- [SUPPLIED INFORMATION]
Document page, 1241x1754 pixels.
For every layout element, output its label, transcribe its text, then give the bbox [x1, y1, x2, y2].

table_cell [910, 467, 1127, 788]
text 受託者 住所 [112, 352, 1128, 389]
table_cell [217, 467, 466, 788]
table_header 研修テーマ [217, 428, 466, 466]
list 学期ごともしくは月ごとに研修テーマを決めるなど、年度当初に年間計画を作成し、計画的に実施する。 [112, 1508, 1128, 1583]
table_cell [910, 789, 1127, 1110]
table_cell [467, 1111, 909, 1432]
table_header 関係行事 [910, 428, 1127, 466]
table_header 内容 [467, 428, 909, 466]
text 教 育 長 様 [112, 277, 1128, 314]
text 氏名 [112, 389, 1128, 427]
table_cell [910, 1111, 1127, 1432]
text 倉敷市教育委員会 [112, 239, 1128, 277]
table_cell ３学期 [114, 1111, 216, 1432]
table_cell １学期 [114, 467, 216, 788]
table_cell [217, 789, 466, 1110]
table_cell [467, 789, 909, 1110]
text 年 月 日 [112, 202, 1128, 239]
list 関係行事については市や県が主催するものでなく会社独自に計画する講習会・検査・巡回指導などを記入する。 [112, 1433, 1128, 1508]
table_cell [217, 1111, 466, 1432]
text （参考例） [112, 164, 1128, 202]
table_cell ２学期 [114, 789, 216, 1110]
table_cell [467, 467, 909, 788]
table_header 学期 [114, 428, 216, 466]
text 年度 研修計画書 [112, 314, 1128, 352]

--

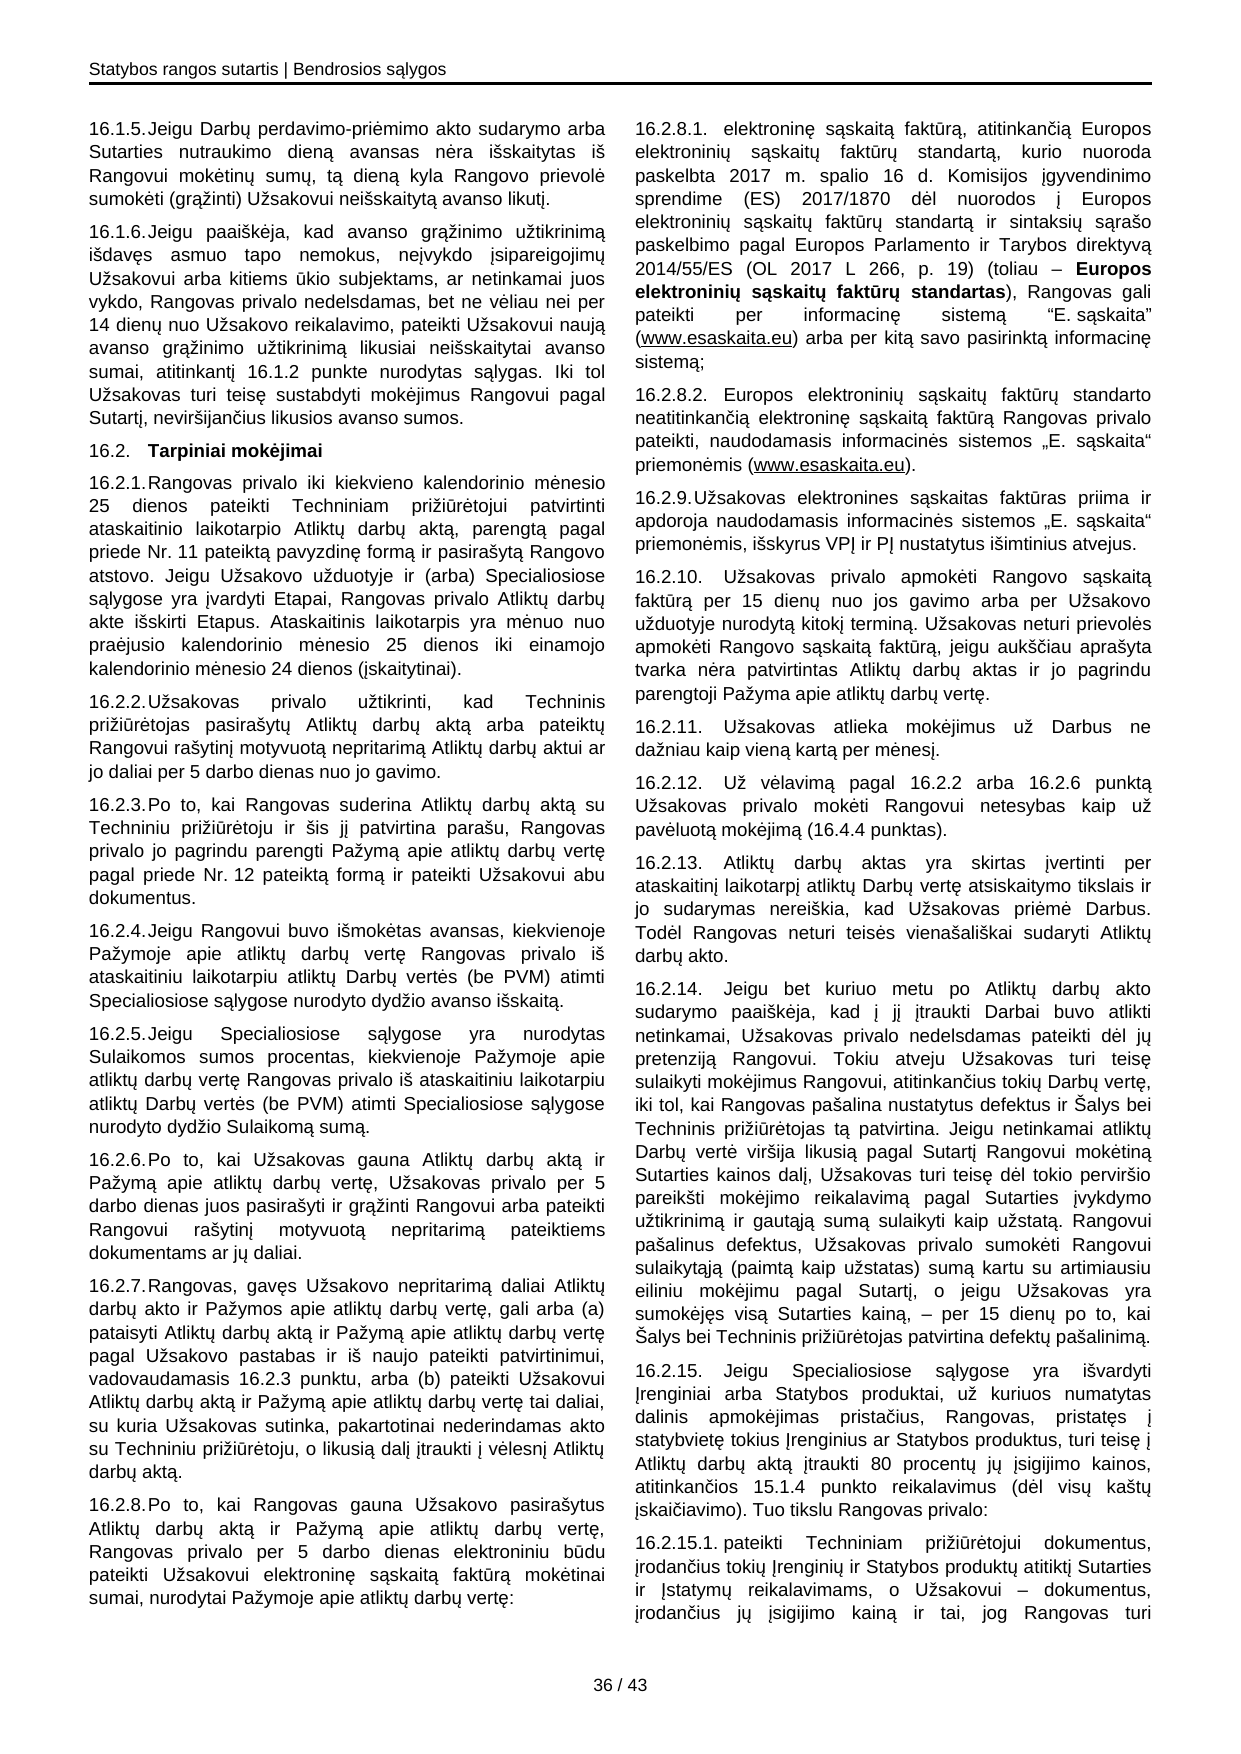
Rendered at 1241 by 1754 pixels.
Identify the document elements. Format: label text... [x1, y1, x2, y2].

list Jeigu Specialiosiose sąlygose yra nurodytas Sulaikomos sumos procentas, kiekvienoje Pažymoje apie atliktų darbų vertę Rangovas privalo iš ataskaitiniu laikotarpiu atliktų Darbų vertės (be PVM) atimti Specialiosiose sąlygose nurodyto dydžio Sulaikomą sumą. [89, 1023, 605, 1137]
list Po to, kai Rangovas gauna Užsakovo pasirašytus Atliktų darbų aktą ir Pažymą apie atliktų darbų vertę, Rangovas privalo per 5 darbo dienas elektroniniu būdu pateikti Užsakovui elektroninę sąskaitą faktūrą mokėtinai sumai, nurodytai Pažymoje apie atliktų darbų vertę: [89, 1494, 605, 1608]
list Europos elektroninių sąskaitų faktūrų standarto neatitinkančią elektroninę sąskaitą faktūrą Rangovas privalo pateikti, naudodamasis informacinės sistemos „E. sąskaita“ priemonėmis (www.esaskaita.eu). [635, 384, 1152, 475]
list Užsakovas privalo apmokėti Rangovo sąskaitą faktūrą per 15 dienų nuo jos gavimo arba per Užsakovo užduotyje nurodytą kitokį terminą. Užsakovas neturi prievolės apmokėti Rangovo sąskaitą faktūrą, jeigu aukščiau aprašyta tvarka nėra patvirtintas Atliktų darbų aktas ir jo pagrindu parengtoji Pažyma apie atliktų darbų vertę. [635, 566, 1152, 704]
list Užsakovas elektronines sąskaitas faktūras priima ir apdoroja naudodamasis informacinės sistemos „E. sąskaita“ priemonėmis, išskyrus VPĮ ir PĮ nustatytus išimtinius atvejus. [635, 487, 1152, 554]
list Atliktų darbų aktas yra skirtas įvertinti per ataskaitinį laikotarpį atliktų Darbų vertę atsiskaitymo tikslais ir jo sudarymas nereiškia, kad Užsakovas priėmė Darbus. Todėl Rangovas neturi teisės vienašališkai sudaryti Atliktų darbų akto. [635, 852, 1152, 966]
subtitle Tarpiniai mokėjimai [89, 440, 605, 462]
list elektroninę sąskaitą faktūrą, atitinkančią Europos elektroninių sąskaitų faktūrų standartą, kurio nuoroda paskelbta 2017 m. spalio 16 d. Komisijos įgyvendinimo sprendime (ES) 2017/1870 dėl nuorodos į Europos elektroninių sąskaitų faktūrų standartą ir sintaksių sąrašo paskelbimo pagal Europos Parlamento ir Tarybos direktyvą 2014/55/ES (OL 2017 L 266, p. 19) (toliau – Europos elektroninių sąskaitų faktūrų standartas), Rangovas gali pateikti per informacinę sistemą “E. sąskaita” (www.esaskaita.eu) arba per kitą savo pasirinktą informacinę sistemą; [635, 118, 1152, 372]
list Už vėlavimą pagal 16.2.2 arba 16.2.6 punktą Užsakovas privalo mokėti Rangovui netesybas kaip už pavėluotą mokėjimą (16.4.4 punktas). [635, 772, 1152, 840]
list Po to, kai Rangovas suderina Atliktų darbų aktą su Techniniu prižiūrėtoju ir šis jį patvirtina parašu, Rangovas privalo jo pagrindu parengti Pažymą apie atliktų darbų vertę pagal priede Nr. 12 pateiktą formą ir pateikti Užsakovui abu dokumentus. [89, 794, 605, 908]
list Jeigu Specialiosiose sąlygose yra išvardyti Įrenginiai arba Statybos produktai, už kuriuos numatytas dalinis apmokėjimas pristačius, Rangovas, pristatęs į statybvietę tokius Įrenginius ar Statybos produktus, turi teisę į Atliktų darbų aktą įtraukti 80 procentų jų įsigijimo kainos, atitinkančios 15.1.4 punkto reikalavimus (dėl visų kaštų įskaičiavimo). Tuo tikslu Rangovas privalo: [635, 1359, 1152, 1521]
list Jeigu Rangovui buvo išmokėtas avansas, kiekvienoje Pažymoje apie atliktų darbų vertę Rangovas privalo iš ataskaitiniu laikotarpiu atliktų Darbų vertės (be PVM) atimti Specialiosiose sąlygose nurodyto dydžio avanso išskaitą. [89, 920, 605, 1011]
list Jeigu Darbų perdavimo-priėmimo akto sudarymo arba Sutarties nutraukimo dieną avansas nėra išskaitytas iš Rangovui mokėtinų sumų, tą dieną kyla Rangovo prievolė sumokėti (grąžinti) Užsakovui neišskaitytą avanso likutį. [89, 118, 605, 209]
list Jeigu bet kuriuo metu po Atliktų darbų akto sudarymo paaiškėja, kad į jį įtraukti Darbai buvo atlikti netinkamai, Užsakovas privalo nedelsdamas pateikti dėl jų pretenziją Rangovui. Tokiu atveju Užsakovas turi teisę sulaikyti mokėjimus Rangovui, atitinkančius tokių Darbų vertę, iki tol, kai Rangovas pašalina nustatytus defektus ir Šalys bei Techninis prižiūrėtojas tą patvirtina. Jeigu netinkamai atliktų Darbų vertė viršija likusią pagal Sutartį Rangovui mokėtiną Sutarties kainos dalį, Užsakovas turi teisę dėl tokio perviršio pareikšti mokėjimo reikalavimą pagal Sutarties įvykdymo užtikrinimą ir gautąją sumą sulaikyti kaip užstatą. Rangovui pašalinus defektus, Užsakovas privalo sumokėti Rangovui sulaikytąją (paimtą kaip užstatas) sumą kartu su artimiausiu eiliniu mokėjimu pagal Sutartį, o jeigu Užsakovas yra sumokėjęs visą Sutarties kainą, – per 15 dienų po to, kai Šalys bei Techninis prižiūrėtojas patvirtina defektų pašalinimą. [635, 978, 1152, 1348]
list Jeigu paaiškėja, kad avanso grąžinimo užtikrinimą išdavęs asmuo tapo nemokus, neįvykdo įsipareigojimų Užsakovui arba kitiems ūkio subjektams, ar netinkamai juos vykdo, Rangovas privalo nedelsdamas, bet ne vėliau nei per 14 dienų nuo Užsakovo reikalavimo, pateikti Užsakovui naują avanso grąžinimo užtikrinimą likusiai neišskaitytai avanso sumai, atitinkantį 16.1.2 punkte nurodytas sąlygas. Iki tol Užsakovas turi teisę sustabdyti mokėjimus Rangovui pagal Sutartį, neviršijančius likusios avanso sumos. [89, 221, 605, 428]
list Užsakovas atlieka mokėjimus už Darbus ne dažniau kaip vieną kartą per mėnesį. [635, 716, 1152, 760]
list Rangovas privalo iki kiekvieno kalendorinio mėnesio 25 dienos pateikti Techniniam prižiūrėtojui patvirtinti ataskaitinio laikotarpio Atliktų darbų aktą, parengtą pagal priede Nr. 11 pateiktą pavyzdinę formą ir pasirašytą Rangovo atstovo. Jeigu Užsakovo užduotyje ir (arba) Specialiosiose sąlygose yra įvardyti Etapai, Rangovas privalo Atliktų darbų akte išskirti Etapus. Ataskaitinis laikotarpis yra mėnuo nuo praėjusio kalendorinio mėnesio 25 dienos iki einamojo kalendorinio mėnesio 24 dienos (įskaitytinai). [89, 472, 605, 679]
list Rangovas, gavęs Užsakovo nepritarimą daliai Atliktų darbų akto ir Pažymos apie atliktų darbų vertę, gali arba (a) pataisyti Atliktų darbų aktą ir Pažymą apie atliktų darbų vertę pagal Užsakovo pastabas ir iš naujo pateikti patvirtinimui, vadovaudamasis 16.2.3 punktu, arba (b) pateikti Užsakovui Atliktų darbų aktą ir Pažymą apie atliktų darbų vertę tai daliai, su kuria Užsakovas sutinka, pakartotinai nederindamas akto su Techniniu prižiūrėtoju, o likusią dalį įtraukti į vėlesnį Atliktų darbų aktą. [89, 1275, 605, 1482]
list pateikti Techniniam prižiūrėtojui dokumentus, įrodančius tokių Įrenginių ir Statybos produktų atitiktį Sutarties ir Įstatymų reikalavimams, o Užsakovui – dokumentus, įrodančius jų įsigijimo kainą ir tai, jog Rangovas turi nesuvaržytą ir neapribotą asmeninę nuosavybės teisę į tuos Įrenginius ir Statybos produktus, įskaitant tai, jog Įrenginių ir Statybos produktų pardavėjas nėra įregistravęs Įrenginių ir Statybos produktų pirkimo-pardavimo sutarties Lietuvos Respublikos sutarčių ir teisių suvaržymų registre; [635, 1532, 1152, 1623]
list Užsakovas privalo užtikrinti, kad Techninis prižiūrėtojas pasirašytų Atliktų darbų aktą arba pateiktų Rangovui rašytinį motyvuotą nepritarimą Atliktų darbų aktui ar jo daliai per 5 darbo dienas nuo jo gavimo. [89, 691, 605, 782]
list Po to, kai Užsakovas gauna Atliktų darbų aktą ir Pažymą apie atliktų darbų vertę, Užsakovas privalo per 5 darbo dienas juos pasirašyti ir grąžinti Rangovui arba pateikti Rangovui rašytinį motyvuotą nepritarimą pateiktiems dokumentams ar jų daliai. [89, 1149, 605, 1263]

- [EXERCISE PROMPT] The expected answer is one number: how many lines above contain "pixels".

- [ANSWER] 2